To evaluate the effect of dexmedetomidine on patient recovery from anesthesia in gynecologic laparoscopic surgery. A total of 74 patients who underwent gynecological laparoscopic surgery in our hospital between January 2020 and March 2022 were recruited and assigned via random method to receive either 0.6 μg/ kg of saline (observation group) or 0.6 μg/kg of dexmedetomidine (experimental group) before anesthesia induction during gynecologic laparoscopic surgery, with 37 cases in each group. Outcome measures included postoperative indices (recovery time, awakening time, orientation recovery time and extubation time), Ramsay scores, hemodynamic indices (heart rate, mean arterial pressure, pulse oximetry) at different time points and postoperative adverse events.

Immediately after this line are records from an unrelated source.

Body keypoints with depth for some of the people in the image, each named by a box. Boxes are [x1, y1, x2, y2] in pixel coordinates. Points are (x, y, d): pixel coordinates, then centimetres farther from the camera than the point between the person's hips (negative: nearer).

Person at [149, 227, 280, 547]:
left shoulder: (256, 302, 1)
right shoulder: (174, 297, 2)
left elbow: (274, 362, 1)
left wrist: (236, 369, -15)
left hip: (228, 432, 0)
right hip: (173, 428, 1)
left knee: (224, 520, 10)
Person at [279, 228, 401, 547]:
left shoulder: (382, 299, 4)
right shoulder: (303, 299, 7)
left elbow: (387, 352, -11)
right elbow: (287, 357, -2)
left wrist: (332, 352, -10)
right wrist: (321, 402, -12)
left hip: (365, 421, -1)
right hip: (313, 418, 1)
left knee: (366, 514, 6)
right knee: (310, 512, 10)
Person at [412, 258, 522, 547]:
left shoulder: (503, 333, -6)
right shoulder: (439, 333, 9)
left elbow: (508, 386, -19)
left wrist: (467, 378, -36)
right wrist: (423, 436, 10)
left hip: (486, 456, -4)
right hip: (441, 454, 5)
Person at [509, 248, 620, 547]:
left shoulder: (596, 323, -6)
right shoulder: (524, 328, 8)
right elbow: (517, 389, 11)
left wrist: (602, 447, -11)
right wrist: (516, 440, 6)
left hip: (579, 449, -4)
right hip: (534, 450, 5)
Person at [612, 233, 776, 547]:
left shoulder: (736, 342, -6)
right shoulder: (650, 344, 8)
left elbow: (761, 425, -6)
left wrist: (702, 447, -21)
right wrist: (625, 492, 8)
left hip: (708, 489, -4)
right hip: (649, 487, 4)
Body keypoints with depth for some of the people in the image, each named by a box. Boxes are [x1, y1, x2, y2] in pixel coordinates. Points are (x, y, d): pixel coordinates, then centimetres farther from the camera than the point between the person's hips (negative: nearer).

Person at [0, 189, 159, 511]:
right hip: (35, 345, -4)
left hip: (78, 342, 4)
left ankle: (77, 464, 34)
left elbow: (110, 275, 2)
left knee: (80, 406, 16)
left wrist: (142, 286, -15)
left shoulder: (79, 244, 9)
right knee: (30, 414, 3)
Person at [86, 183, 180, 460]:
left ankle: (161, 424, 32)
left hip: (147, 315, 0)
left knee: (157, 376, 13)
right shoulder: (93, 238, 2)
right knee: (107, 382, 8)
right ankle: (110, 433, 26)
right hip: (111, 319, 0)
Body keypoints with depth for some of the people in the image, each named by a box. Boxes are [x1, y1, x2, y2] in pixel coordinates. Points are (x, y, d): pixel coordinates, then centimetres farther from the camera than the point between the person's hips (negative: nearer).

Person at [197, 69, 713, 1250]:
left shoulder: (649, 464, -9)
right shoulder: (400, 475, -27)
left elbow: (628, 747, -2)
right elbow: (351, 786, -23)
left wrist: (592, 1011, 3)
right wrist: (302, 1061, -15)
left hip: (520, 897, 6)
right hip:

Dexmedetomidine resulted in significantly shorter respiratory recovery time, awakening time, orientation recovery time and extubation time vs. control treatment (p<0.05). The Ramsay scores in the experimental group were significantly higher than those in the observation group (p<0.05) after treatment. Patients receiving dexmedetomidine showed lower heart rate and mean arterial pressure levels and higher pulse oximetry levels at extubation and 15 min after extubation than the controls (p<0.05). The incidence of postoperative adverse reactions in the experimental group was significantly lower than that in the observation group (p<0.05). Dexmedetomidine effectively shortens the recovery time of respiration, awakening time, recovery time of orientation and extubation time in patients undergoing gynecological laparoscopy and maintains the hemodynamic stability of the body without increasing the risk of postoperative adverse events in patients.